START Source document

Mapping probes to transcripts via the genome yields more information and is more complex than a direct probe/transcript mapping. Genome coordinates show the cause of alignment failures, such as probes aligning to an intron. In addition, genome builds are more stable than transcript databases and allow for enhanced future study. For instance, a probe may have been designed using proprietary transcript sequences or map to an unexplored area where tiling arrays indicate transcriptional activity [18,19]. While we may miss some alignments involving rare non-standard introns or some Agilent cDNA clones due to our algorithm, we maintain a high stringency of matches between genome coordinates, probes, and transcripts.
The algorithms that generate genomic alignments and transcript annotations differ for the three platforms. They serve as an abstraction layer to transform the different probe designs from each platform into commonly comparable annotation data. Annotation quality is the key factor when investigating alternative splicing disagreement. Although we maintain a high stringency in the alignments, the Agilent cDNA probes have lower transcript hybridization specificity than Affymetrix or Codelink due to their length. Therefore, under actual hybridization conditions, Agilent may target more transcripts than our purely sequence-based annotation indicates. While this may slightly impact the Agilent results, our annotation provides a good starting point for alternative splicing analysis. For instance in TXNL2, Agilent and Affymetrix target disjoint transcripts based on sequence alone. It is possible that Agilent could bind to the Affymetrix transcript, TXNL2.cAug05, though we do not know for sure. Even so, we were able to assay the terminal exon exclusive to Affymetrix to show splicing-based disagreement. Screening for such candidate genes most susceptible to alternative splicing requires at least a detailed sequence-based annotation.

END Source document
START Entries supplied

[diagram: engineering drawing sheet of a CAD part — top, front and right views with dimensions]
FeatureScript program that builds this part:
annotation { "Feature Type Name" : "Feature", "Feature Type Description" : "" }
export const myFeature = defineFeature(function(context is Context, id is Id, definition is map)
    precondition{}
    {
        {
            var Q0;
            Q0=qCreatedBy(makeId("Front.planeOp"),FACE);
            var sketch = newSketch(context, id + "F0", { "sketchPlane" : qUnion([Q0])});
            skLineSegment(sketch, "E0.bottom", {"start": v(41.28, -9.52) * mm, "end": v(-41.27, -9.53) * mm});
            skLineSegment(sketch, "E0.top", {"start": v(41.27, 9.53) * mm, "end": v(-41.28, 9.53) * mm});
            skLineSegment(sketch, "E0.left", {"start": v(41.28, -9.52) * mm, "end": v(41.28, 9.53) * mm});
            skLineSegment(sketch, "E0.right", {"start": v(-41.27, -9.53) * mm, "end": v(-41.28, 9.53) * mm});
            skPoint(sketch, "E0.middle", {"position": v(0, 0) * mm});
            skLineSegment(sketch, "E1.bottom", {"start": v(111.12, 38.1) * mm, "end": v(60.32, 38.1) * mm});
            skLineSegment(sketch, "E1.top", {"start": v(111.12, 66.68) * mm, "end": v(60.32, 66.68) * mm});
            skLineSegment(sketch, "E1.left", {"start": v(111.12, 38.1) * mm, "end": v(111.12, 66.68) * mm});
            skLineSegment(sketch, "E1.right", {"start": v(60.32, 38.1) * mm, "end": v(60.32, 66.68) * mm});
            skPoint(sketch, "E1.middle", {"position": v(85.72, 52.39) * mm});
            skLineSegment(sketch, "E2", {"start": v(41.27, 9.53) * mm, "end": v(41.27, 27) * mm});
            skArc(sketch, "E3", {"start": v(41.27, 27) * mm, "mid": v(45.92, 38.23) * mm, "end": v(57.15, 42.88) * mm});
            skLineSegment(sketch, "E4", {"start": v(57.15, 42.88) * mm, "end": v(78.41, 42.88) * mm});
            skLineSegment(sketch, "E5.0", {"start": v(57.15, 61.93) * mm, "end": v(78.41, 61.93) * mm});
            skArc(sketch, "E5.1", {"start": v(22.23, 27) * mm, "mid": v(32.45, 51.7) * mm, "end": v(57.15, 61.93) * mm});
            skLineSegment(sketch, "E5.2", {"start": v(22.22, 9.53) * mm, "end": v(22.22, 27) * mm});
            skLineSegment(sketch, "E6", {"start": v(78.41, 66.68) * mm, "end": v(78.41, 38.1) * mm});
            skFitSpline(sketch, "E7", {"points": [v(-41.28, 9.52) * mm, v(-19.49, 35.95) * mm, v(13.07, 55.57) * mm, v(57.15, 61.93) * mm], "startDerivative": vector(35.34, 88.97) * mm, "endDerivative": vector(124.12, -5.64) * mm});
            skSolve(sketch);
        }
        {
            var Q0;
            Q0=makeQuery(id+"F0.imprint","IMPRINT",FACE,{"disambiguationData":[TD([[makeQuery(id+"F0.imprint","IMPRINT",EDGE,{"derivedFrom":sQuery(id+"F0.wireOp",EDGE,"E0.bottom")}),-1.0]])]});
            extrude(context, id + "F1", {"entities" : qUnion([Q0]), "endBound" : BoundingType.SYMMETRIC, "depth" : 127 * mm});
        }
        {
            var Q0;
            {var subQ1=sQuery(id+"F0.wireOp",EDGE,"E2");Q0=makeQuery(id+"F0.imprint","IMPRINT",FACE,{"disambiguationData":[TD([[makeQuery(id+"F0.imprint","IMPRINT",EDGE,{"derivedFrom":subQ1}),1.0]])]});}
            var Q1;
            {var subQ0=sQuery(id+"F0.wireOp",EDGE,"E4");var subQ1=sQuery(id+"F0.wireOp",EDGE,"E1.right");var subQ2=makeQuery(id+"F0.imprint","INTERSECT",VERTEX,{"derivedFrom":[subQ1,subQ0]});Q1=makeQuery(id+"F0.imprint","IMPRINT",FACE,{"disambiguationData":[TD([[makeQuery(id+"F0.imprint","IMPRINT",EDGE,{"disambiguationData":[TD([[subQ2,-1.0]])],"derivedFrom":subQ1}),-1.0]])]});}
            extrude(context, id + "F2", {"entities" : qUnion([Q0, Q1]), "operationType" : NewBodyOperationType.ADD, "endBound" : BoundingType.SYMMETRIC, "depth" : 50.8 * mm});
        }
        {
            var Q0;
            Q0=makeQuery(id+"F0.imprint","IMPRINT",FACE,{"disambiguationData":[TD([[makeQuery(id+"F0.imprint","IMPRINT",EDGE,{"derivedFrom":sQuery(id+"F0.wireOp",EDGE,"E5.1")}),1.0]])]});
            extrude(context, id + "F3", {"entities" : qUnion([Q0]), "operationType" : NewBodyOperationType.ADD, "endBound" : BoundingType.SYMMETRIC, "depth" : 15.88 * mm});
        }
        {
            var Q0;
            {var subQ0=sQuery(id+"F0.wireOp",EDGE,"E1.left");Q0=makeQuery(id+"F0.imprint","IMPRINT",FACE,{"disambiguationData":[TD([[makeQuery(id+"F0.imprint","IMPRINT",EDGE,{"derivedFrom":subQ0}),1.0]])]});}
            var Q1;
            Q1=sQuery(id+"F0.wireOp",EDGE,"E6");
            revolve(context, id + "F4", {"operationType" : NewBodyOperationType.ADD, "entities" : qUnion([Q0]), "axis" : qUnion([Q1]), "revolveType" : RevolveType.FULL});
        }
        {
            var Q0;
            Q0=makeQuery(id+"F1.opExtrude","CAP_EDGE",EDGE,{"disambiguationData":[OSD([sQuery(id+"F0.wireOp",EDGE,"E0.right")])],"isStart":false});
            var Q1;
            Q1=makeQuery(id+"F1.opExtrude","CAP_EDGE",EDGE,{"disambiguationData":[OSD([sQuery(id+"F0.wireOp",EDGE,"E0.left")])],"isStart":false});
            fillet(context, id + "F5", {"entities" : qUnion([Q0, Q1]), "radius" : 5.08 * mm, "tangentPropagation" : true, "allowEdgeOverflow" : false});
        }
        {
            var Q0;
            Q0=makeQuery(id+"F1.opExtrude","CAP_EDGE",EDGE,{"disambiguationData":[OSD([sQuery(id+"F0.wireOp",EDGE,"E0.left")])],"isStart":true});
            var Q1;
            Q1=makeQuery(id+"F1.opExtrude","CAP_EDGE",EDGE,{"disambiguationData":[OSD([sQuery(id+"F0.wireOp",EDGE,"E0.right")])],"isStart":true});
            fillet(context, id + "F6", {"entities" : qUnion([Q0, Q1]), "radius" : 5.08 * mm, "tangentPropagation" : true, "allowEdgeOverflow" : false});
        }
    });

END Entries supplied

▶ _Exercises_:
a) Answer each question from the text on probe-to-transcript annotation.
(i) What do genome coordinates show about alignment failures?
(ii) What causes the Agilent cDNA probes to have lower transcript hybridization specificity than Affymetrix or Codelink?
(iii) For TXNL2, what was assayed to show splicing-based disagreement?
b) Summarize the text on probe-to-transcript annotation in two sentences.

▶ _Responses by task_:
a)
(i) They show the cause of alignment failures, such as probes aligning to an intron.
(ii) Their length.
(iii) The terminal exon exclusive to Affymetrix.

b) Mapping probes to transcripts through the genome gives more information than direct mapping: genome coordinates reveal why alignments fail, and genome builds are more stable than transcript databases. Although Agilent's long cDNA probes may hybridize to more transcripts than a sequence-based annotation shows, such an annotation still provides a good starting point for alternative splicing analysis.